You have a folder of PDFs. Twelve monthly statements, forty vendor invoices, a quarter of expense receipts — or all three, piled up because the one-at-a-time workflow never survives contact with a real month-end.

Converting one PDF to CSV is a solved problem. Doing it across a folder, in a way that leaves you with one spreadsheet rather than forty individual CSVs you then have to merge, is where most tools fall apart. The free web converters hit a rate limit at file three. The Python scripts you wrote last year break on the one invoice that used a different template. The AppleScript from 2015 predates every OCR engine worth using.

This guide walks through the workflow that actually works in 2026: batch convert PDFs to CSV on Mac, on-device on macOS 14.4+, with source-file provenance on every row and a single consolidated output.

Why batch is harder than “just loop over files”

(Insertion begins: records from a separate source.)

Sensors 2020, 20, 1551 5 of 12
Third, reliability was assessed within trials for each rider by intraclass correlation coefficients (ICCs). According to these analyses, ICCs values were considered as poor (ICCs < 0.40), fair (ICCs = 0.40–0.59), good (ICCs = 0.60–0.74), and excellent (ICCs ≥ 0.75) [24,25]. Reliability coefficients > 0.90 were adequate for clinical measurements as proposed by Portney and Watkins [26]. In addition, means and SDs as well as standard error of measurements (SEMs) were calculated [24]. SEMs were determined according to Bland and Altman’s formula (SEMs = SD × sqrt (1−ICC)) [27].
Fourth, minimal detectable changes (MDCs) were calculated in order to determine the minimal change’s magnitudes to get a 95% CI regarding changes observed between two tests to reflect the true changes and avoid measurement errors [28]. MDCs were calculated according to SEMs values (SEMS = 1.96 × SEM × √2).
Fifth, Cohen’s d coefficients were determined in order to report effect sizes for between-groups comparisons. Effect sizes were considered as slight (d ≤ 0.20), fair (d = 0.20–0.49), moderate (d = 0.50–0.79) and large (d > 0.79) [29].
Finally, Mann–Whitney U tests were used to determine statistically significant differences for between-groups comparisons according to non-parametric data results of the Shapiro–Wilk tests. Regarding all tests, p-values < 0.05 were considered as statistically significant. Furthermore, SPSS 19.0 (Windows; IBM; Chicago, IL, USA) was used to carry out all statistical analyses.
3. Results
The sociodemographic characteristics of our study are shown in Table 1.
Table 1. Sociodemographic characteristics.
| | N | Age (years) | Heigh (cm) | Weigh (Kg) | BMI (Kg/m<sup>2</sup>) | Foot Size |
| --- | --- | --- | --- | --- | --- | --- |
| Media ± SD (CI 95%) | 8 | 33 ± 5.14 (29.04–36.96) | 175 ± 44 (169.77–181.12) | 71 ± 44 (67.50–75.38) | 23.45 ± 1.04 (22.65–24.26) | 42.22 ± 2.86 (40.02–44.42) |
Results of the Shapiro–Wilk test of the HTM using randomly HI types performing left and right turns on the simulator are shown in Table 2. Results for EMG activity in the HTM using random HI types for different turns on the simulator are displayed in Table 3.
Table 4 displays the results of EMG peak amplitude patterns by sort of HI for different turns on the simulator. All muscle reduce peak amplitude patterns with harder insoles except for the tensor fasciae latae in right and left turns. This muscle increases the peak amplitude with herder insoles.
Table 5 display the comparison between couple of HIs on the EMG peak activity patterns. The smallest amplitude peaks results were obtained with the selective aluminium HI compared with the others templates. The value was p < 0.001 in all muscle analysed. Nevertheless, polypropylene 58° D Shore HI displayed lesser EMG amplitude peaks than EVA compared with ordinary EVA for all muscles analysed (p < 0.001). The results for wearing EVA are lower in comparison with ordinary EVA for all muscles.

The naïve plan is: take your one-file solution and loop. This fails for three reasons that show up within the first real batch:

  1. Heterogeneous templates. The twelve monthly statements might be from two banks that changed their PDF format mid-year. The forty invoices are from forty vendors. A prompt tuned to one layout produces junk on another. You need an extraction approach that generalizes, not one that memorizes coordinates.
  2. No provenance. If you loop and concatenate, the output is one giant CSV where every row looks the same and you have no way to trace a suspicious number back to its source PDF. Three months later, when a bookkeeper asks “where did $3,412.50 come from?”, you re-process everything. Every output row needs a source_file — ideally a source_page too — and the loop has to inject it automatically.
  3. Partial failure. One PDF in forty is corrupted, password-protected, or a 200MB scan that blows the model’s context window. A dumb loop either dies on that file or silently skips it. You need a batch that reports which files failed, why, and lets you re-run just the failures without touching the 39 that worked.

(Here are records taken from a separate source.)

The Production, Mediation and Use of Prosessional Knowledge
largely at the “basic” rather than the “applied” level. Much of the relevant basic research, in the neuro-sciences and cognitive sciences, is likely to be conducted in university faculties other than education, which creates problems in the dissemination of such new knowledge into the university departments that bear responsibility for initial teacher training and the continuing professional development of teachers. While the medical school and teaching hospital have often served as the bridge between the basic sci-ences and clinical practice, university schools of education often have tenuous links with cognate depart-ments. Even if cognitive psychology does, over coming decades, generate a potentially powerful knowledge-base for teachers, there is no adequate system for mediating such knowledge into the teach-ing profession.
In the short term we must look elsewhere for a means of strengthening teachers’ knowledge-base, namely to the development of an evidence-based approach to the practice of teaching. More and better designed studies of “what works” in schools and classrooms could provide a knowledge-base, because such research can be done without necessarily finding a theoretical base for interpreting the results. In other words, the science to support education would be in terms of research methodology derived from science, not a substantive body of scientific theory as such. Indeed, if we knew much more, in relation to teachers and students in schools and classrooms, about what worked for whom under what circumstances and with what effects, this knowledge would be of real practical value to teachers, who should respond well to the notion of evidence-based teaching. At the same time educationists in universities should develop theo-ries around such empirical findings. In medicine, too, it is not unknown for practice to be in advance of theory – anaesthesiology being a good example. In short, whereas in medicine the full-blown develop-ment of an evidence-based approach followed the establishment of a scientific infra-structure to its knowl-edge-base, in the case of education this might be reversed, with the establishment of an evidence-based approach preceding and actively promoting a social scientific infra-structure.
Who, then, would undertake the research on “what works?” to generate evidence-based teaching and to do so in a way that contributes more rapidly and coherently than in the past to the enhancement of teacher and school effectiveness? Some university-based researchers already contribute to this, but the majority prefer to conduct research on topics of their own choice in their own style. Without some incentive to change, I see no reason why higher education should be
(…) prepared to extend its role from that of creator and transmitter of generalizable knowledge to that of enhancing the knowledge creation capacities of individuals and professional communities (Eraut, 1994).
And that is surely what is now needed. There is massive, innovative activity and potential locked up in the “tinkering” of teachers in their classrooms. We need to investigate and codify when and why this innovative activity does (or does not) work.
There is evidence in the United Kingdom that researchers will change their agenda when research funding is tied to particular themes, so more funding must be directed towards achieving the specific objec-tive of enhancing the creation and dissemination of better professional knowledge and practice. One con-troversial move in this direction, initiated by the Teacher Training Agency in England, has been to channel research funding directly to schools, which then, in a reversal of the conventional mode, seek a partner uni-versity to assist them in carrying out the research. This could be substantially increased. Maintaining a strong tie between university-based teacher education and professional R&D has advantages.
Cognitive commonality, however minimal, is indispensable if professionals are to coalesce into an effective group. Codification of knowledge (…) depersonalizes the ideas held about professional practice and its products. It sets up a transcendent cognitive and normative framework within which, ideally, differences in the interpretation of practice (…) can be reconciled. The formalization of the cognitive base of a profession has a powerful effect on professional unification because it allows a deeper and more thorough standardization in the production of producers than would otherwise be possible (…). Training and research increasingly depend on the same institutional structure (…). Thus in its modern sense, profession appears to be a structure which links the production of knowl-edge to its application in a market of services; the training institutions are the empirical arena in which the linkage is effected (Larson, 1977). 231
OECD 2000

A real batch workflow solves all three. The rest of this post is the Mac-native version.

Method 1: ignitai on Mac (the on-device way)

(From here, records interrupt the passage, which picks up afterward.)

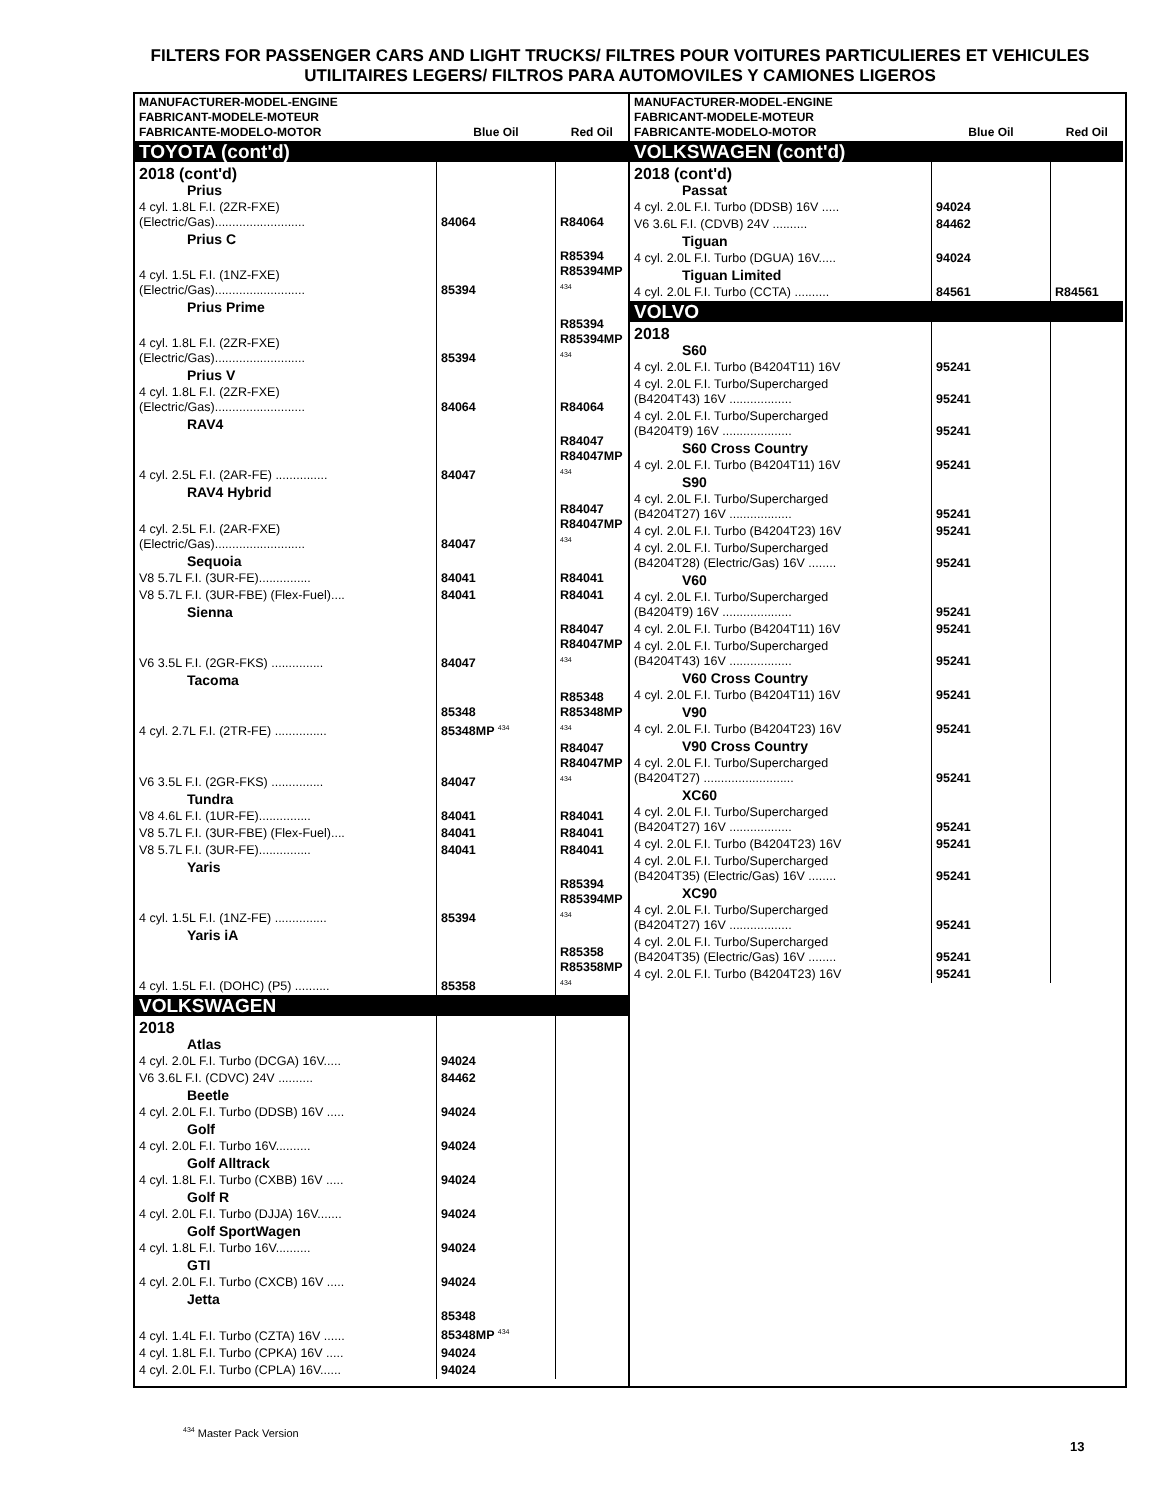FILTERS FOR PASSENGER CARS AND LIGHT TRUCKS/ FILTRES POUR VOITURES PARTICULIERES ET VEHICULES UTILITAIRES LEGERS/ FILTROS PARA AUTOMOVILES Y CAMIONES LIGEROS
| MANUFACTURER-MODEL-ENGINE FABRICANT-MODELE-MOTEUR FABRICANTE-MODELO-MOTOR | Blue Oil | Red Oil |
| --- | --- | --- |
| TOYOTA (cont'd) | | |
| 2018 (cont'd) | | |
| Prius | | |
| 4 cyl. 1.8L F.I. (2ZR-FXE) (Electric/Gas).......................... | 84064 | R84064 |
| Prius C | | |
| 4 cyl. 1.5L F.I. (1NZ-FXE) (Electric/Gas).......................... | 85394 | R85394 R85394MP <sup>434</sup> |
| Prius Prime | | |
| 4 cyl. 1.8L F.I. (2ZR-FXE) (Electric/Gas).......................... | 85394 | R85394 R85394MP <sup>434</sup> |
| Prius V | | |
| 4 cyl. 1.8L F.I. (2ZR-FXE) (Electric/Gas).......................... | 84064 | R84064 |
| RAV4 | | |
| 4 cyl. 2.5L F.I. (2AR-FE) ............... | 84047 | R84047 R84047MP <sup>434</sup> |
| RAV4 Hybrid | | |
| 4 cyl. 2.5L F.I. (2AR-FXE) (Electric/Gas).......................... | 84047 | R84047 R84047MP <sup>434</sup> |
| Sequoia | | |
| V8 5.7L F.I. (3UR-FE)............... | 84041 | R84041 |
| V8 5.7L F.I. (3UR-FBE) (Flex-Fuel).... | 84041 | R84041 |
| Sienna | | |
| V6 3.5L F.I. (2GR-FKS) ............... | 84047 | R84047 R84047MP <sup>434</sup> |
| Tacoma | | |
| 4 cyl. 2.7L F.I. (2TR-FE) ............... | 85348 85348MP <sup>434</sup> | R85348 R85348MP <sup>434</sup> |
| V6 3.5L F.I. (2GR-FKS) ............... | 84047 | R84047 R84047MP <sup>434</sup> |
| Tundra | | |
| V8 4.6L F.I. (1UR-FE)............... | 84041 | R84041 |
| V8 5.7L F.I. (3UR-FBE) (Flex-Fuel).... | 84041 | R84041 |
| V8 5.7L F.I. (3UR-FE)............... | 84041 | R84041 |
| Yaris | | |
| 4 cyl. 1.5L F.I. (1NZ-FE) ............... | 85394 | R85394 R85394MP <sup>434</sup> |
| Yaris iA | | |
| 4 cyl. 1.5L F.I. (DOHC) (P5) .......... | 85358 | R85358 R85358MP <sup>434</sup> |
| VOLKSWAGEN | | |
| 2018 | | |
| Atlas | | |
| 4 cyl. 2.0L F.I. Turbo (DCGA) 16V..... | 94024 | |
| V6 3.6L F.I. (CDVC) 24V .......... | 84462 | |
| Beetle | | |
| 4 cyl. 2.0L F.I. Turbo (DDSB) 16V ..... | 94024 | |
| Golf | | |
| 4 cyl. 2.0L F.I. Turbo 16V.......... | 94024 | |
| Golf Alltrack | | |
| 4 cyl. 1.8L F.I. Turbo (CXBB) 16V ..... | 94024 | |
| Golf R | | |
| 4 cyl. 2.0L F.I. Turbo (DJJA) 16V....... | 94024 | |
| Golf SportWagen | | |
| 4 cyl. 1.8L F.I. Turbo 16V.......... | 94024 | |
| GTI | | |
| 4 cyl. 2.0L F.I. Turbo (CXCB) 16V ..... | 94024 | |
| Jetta | | |
| 4 cyl. 1.4L F.I. Turbo (CZTA) 16V ...... | 85348 85348MP <sup>434</sup> | |
| 4 cyl. 1.8L F.I. Turbo (CPKA) 16V ..... | 94024 | |
| 4 cyl. 2.0L F.I. Turbo (CPLA) 16V...... | 94024 | |
| MANUFACTURER-MODEL-ENGINE FABRICANT-MODELE-MOTEUR FABRICANTE-MODELO-MOTOR | Blue Oil | Red Oil |
| --- | --- | --- |
| VOLKSWAGEN (cont'd) | | |
| 2018 (cont'd) | | |
| Passat | | |
| 4 cyl. 2.0L F.I. Turbo (DDSB) 16V ..... | 94024 | |
| V6 3.6L F.I. (CDVB) 24V .......... | 84462 | |
| Tiguan | | |
| 4 cyl. 2.0L F.I. Turbo (DGUA) 16V..... | 94024 | |
| Tiguan Limited | | |
| 4 cyl. 2.0L F.I. Turbo (CCTA) .......... | 84561 | R84561 |
| VOLVO | | |
| 2018 | | |
| S60 | | |
| 4 cyl. 2.0L F.I. Turbo (B4204T11) 16V | 95241 | |
| 4 cyl. 2.0L F.I. Turbo/Supercharged (B4204T43) 16V .................. | 95241 | |
| 4 cyl. 2.0L F.I. Turbo/Supercharged (B4204T9) 16V .................... | 95241 | |
| S60 Cross Country | | |
| 4 cyl. 2.0L F.I. Turbo (B4204T11) 16V | 95241 | |
| S90 | | |
| 4 cyl. 2.0L F.I. Turbo/Supercharged (B4204T27) 16V .................. | 95241 | |
| 4 cyl. 2.0L F.I. Turbo (B4204T23) 16V | 95241 | |
| 4 cyl. 2.0L F.I. Turbo/Supercharged (B4204T28) (Electric/Gas) 16V ........ | 95241 | |
| V60 | | |
| 4 cyl. 2.0L F.I. Turbo/Supercharged (B4204T9) 16V .................... | 95241 | |
| 4 cyl. 2.0L F.I. Turbo (B4204T11) 16V | 95241 | |
| 4 cyl. 2.0L F.I. Turbo/Supercharged (B4204T43) 16V .................. | 95241 | |
| V60 Cross Country | | |
| 4 cyl. 2.0L F.I. Turbo (B4204T11) 16V | 95241 | |
| V90 | | |
| 4 cyl. 2.0L F.I. Turbo (B4204T23) 16V | 95241 | |
| V90 Cross Country | | |
| 4 cyl. 2.0L F.I. Turbo/Supercharged (B4204T27) .......................... | 95241 | |
| XC60 | | |
| 4 cyl. 2.0L F.I. Turbo/Supercharged (B4204T27) 16V .................. | 95241 | |
| 4 cyl. 2.0L F.I. Turbo (B4204T23) 16V | 95241 | |
| 4 cyl. 2.0L F.I. Turbo/Supercharged (B4204T35) (Electric/Gas) 16V ........ | 95241 | |
| XC90 | | |
| 4 cyl. 2.0L F.I. Turbo/Supercharged (B4204T27) 16V .................. | 95241 | |
| 4 cyl. 2.0L F.I. Turbo/Supercharged (B4204T35) (Electric/Gas) 16V ........ | 95241 | |
| 4 cyl. 2.0L F.I. Turbo (B4204T23) 16V | 95241 | |
<sup>434</sup> Master Pack Version
13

ignitai is designed for this. The whole pitch is that extraction is a language task — you describe what you want, the model finds it across every file in the batch, and the output is one spreadsheet with provenance baked in. The full flow, end to end:

  1. Drag the folder into ignitai. Or drag a selection of files. Or a mix of folders. ignitai flattens them into a single batch queue — up to 500 PDFs in one pass on an M-series Mac. Mixed scan / text-PDF / image inputs are fine; the app routes each file through the right pipeline automatically.
  2. Describe what to extract, once. Plain English, for the whole batch. Examples that work well:
    • “For each transaction, return date, description, amount (negative for debits), and running balance. Skip account summaries and marketing pages.”
    • “For each line item, return description, quantity, unit price, and line total. In a separate sheet, return invoice number, issue date, due date, vendor name, and grand total.”
    • “For each receipt, return date, merchant, category, amount, and tax. If the category isn’t printed, infer from the merchant name.”
  3. Pick CSV. Or XLSX if you want multiple sheets (line items + header metadata) in one file. CSV is the right choice if you’re piping into QuickBooks, Xero, or a custom ledger.
  4. Hit Extract. ignitai runs each PDF through the on-device model (macOS 14.4+ / Apple Silicon), streams results into a consolidated output, and shows a live progress view with per-file status. A 40-file invoice batch typically takes 2–4 minutes.
  5. Review the consolidated output. Every row includes a source_file column with the original filename, and (for multi-page documents) a source_page column. You can filter by source_file to sanity-check any one vendor’s rows without reopening the PDF.
  6. Export and re-run failures. If any files failed (corrupted, empty, OCR’d to nonsense), they’re listed separately. You can fix them — rotate a scan, unlock a password — and re-run just those, then append to the same spreadsheet.

The whole batch lives on your Mac. The PDFs never leave the device on macOS 14.4+. For a bookkeeper or finance operator who runs this weekly, the time savings are the kind that change what’s possible — a weekend of statement reconciliation becomes a coffee.

Method 2: Automator + Folder Actions (the macOS-native DIY)

If you want to build it yourself, macOS gives you most of the pieces:

  1. Use Automator to create a Folder Action: watch an /inbox/ folder, and when a PDF lands, run a Shell Script.
  2. The shell script calls pdftotext -layout "$1" - (requires brew install poppler), pipes the output to a Python or Node script you wrote, and appends the parsed rows to a master CSV in an /out/ folder.
  3. Source-file provenance is your responsibility — prepend the filename to each row before writing.
  4. Failures: you’ll want to || echo "$1" >> failures.log in the shell script so you can re-process later.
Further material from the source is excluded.